Work order: Counting only lines of the listing below that hold the word "Courtyard", give the total and nothing else.
(Material to process begins)
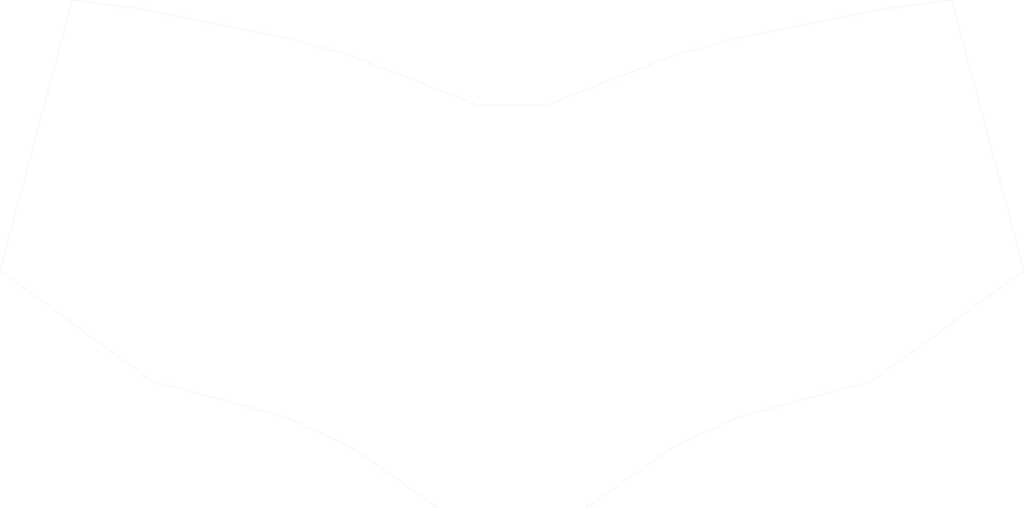
<source format=kicad_pcb>
(kicad_pcb
	(version 20241229)
	(generator "pcbnew")
	(generator_version "9.0")
	(general
		(thickness 1.6)
		(legacy_teardrops no)
	)
	(paper "A3")
	(layers
		(0 "F.Cu" signal)
		(2 "B.Cu" signal)
		(9 "F.Adhes" user "F.Adhesive")
		(11 "B.Adhes" user "B.Adhesive")
		(13 "F.Paste" user)
		(15 "B.Paste" user)
		(5 "F.SilkS" user "F.Silkscreen")
		(7 "B.SilkS" user "B.Silkscreen")
		(1 "F.Mask" user)
		(3 "B.Mask" user)
		(17 "Dwgs.User" user "User.Drawings")
		(19 "Cmts.User" user "User.Comments")
		(21 "Eco1.User" user "User.Eco1")
		(23 "Eco2.User" user "User.Eco2")
		(25 "Edge.Cuts" user)
		(27 "Margin" user)
		(31 "F.CrtYd" user "F.Courtyard")
		(29 "B.CrtYd" user "B.Courtyard")
		(35 "F.Fab" user)
		(33 "B.Fab" user)
		(39 "User.1" user)
		(41 "User.2" user)
		(43 "User.3" user)
		(45 "User.4" user)
	)
	(setup
		(stackup
			(layer "F.SilkS"
				(type "Top Silk Screen")
			)
			(layer "F.Paste"
				(type "Top Solder Paste")
			)
			(layer "F.Mask"
				(type "Top Solder Mask")
				(thickness 0.01)
			)
			(layer "F.Cu"
				(type "copper")
				(thickness 0.035)
			)
			(layer "dielectric 1"
				(type "core")
				(thickness 1.51)
				(material "FR4")
				(epsilon_r 4.5)
				(loss_tangent 0.02)
			)
			(layer "B.Cu"
				(type "copper")
				(thickness 0.035)
			)
			(layer "B.Mask"
				(type "Bottom Solder Mask")
				(thickness 0.01)
			)
			(layer "B.Paste"
				(type "Bottom Solder Paste")
			)
			(layer "B.SilkS"
				(type "Bottom Silk Screen")
			)
			(copper_finish "None")
			(dielectric_constraints no)
		)
		(pad_to_mask_clearance 0)
		(allow_soldermask_bridges_in_footprints no)
		(tenting front back)
		(pcbplotparams
			(layerselection 0x00000000_00000000_55555555_5755f5ff)
			(plot_on_all_layers_selection 0x00000000_00000000_00000000_00000000)
			(disableapertmacros no)
			(usegerberextensions no)
			(usegerberattributes yes)
			(usegerberadvancedattributes yes)
			(creategerberjobfile yes)
			(dashed_line_dash_ratio 12.000000)
			(dashed_line_gap_ratio 3.000000)
			(svgprecision 4)
			(plotframeref no)
			(mode 1)
			(useauxorigin no)
			(hpglpennumber 1)
			(hpglpenspeed 20)
			(hpglpendiameter 15.000000)
			(pdf_front_fp_property_popups yes)
			(pdf_back_fp_property_popups yes)
			(pdf_metadata yes)
			(pdf_single_document no)
			(dxfpolygonmode yes)
			(dxfimperialunits yes)
			(dxfusepcbnewfont yes)
			(psnegative no)
			(psa4output no)
			(plot_black_and_white yes)
			(sketchpadsonfab no)
			(plotpadnumbers no)
			(hidednponfab no)
			(sketchdnponfab yes)
			(crossoutdnponfab yes)
			(subtractmaskfromsilk no)
			(outputformat 1)
			(mirror no)
			(drillshape 1)
			(scaleselection 1)
			(outputdirectory "")
		)
	)
	(net 0 "")
	(footprint "MountingHole:MountingHole_3.5mm" (layer "F.Cu") (at 187.706 149.479))
	(footprint "MountingHole:MountingHole_2.2mm_M2" (layer "F.Cu") (at 243.174029 150.506725))
	(footprint "MountingHole:MountingHole_2.2mm_M2" (layer "F.Cu") (at 70.200029 133.615725))
	(footprint "MountingHole:MountingHole_2.2mm_M2" (layer "F.Cu") (at 293.339029 74.179725))
	(footprint "MountingHole:MountingHole_2.2mm_M2" (layer "F.Cu") (at 220.060029 94.626725))
	(footprint "MountingHole:MountingHole_2.2mm_M2" (layer "F.Cu") (at 131.922029 150.506725))
	(footprint "MountingHole:MountingHole_2.2mm_M2" (layer "F.Cu") (at 155.036029 94.626725))
	(footprint "MountingHole:MountingHole_2.2mm_M2" (layer "F.Cu") (at 304.896029 133.615725))
	(footprint "MountingHole:MountingHole_2.2mm_M2" (layer "F.Cu") (at 81.757029 74.179725))
	(gr_line
		(start 269.494002 58.3692)
		(end 288.239201 54.660798)
		(stroke
			(width 0.05)
			(type default)
		)
		(layer "Edge.Cuts")
		(uuid "0980c2b9-0900-42e1-af4b-cfa137aa4f2e")
	)
	(gr_line
		(start 89.306401 155.905205)
		(end 48.107603 125.780802)
		(stroke
			(width 0.05)
			(type default)
		)
		(layer "Edge.Cuts")
		(uuid "2aae88bd-6094-477a-beff-b73f50b9f6bf")
	)
	(gr_line
		(start 105.613203 58.369203)
		(end 124.358402 62.077602)
		(stroke
			(width 0.05)
			(type default)
		)
		(layer "Edge.Cuts")
		(uuid "2f80a0cf-37dc-452b-a8c0-1cd4f6d8efb5")
	)
	(gr_line
		(start 167.538402 190.601599)
		(end 143.967205 174.091599)
		(stroke
			(width 0.05)
			(type default)
		)
		(layer "Edge.Cuts")
		(uuid "2fbc3cfb-d2fd-4f12-8d41-ab448fda6c83")
	)
	(gr_line
		(start 126.339603 165.862001)
		(end 89.306401 155.905205)
		(stroke
			(width 0.05)
			(type default)
		)
		(layer "Edge.Cuts")
		(uuid "441b2c79-334f-4847-a4bc-73f3dd8bb64b")
	)
	(gr_line
		(start 178.409596 80.821695)
		(end 196.748402 80.821691)
		(stroke
			(width 0.05)
			(type default)
		)
		(layer "Edge.Cuts")
		(uuid "451eb63d-89aa-47ae-84a2-077763d685de")
	)
	(gr_line
		(start 142.748001 67.005197)
		(end 178.409596 80.821695)
		(stroke
			(width 0.05)
			(type default)
		)
		(layer "Edge.Cuts")
		(uuid "60843f47-e25a-42af-b030-a50054c096e3")
	)
	(gr_line
		(start 288.239201 54.660798)
		(end 307.340006 52.171603)
		(stroke
			(width 0.05)
			(type default)
		)
		(layer "Edge.Cuts")
		(uuid "72ff402f-e5ea-404f-80f4-5d6dd71213f9")
	)
	(gr_line
		(start 124.358402 62.077602)
		(end 142.748001 67.005197)
		(stroke
			(width 0.05)
			(type default)
		)
		(layer "Edge.Cuts")
		(uuid "947ea26c-8286-4b98-909e-4918725c7cb5")
	)
	(gr_line
		(start 67.818003 52.1716)
		(end 86.918801 54.660794)
		(stroke
			(width 0.05)
			(type default)
		)
		(layer "Edge.Cuts")
		(uuid "94a90e60-42e7-46e5-8879-6886bed63075")
	)
	(gr_line
		(start 196.748402 80.821691)
		(end 232.410005 67.005202)
		(stroke
			(width 0.05)
			(type default)
		)
		(layer "Edge.Cuts")
		(uuid "9e37c197-8139-4e79-ac22-bc8402547509")
	)
	(gr_line
		(start 232.410005 67.005202)
		(end 250.7996 62.077598)
		(stroke
			(width 0.05)
			(type default)
		)
		(layer "Edge.Cuts")
		(uuid "9eba70ee-673e-4913-8ee3-d7ca2637033c")
	)
	(gr_line
		(start 248.818399 165.862006)
		(end 231.190803 174.091599)
		(stroke
			(width 0.05)
			(type default)
		)
		(layer "Edge.Cuts")
		(uuid "ad1a0d0e-14d6-48f3-ad23-80aa3615bca1")
	)
	(gr_line
		(start 327.0504 125.831606)
		(end 285.800803 155.9052)
		(stroke
			(width 0.05)
			(type default)
		)
		(layer "Edge.Cuts")
		(uuid "b55e6b65-41ff-49e1-8cee-493ee568db01")
	)
	(gr_line
		(start 143.967205 174.091599)
		(end 126.339603 165.862001)
		(stroke
			(width 0.05)
			(type default)
		)
		(layer "Edge.Cuts")
		(uuid "bab213d5-1fa1-4927-9b4d-161556d8f952")
	)
	(gr_line
		(start 250.7996 62.077598)
		(end 269.494002 58.3692)
		(stroke
			(width 0.05)
			(type default)
		)
		(layer "Edge.Cuts")
		(uuid "ce21147b-f7ba-4b7e-84bb-cad3a8eafe3a")
	)
	(gr_line
		(start 307.340006 52.171603)
		(end 327.0504 125.831606)
		(stroke
			(width 0.05)
			(type default)
		)
		(layer "Edge.Cuts")
		(uuid "d670c834-7a7e-4d37-a907-563becc8b79b")
	)
	(gr_line
		(start 285.800803 155.9052)
		(end 248.818399 165.862006)
		(stroke
			(width 0.05)
			(type default)
		)
		(layer "Edge.Cuts")
		(uuid "de491416-14e0-42e1-b732-374230b08946")
	)
	(gr_line
		(start 207.6196 190.601597)
		(end 167.538402 190.601599)
		(stroke
			(width 0.05)
			(type default)
		)
		(layer "Edge.Cuts")
		(uuid "e385ab2d-08c1-4371-8e10-96f5a81ccd25")
	)
	(gr_line
		(start 231.190803 174.091599)
		(end 207.6196 190.601597)
		(stroke
			(width 0.05)
			(type default)
		)
		(layer "Edge.Cuts")
		(uuid "f0be346c-6390-4018-bc82-f075b865b94c")
	)
	(gr_line
		(start 86.918801 54.660794)
		(end 105.613203 58.369203)
		(stroke
			(width 0.05)
			(type default)
		)
		(layer "Edge.Cuts")
		(uuid "f60816f5-4038-49b7-8fe3-a1339042aecf")
	)
	(gr_line
		(start 48.107603 125.780802)
		(end 67.818003 52.1716)
		(stroke
			(width 0.05)
			(type default)
		)
		(layer "Edge.Cuts")
		(uuid "f6e9e566-3a43-46e4-b91d-0f239c17624f")
	)
	(embedded_fonts no)
)

</source>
(Material to process ends)
The completed task: 2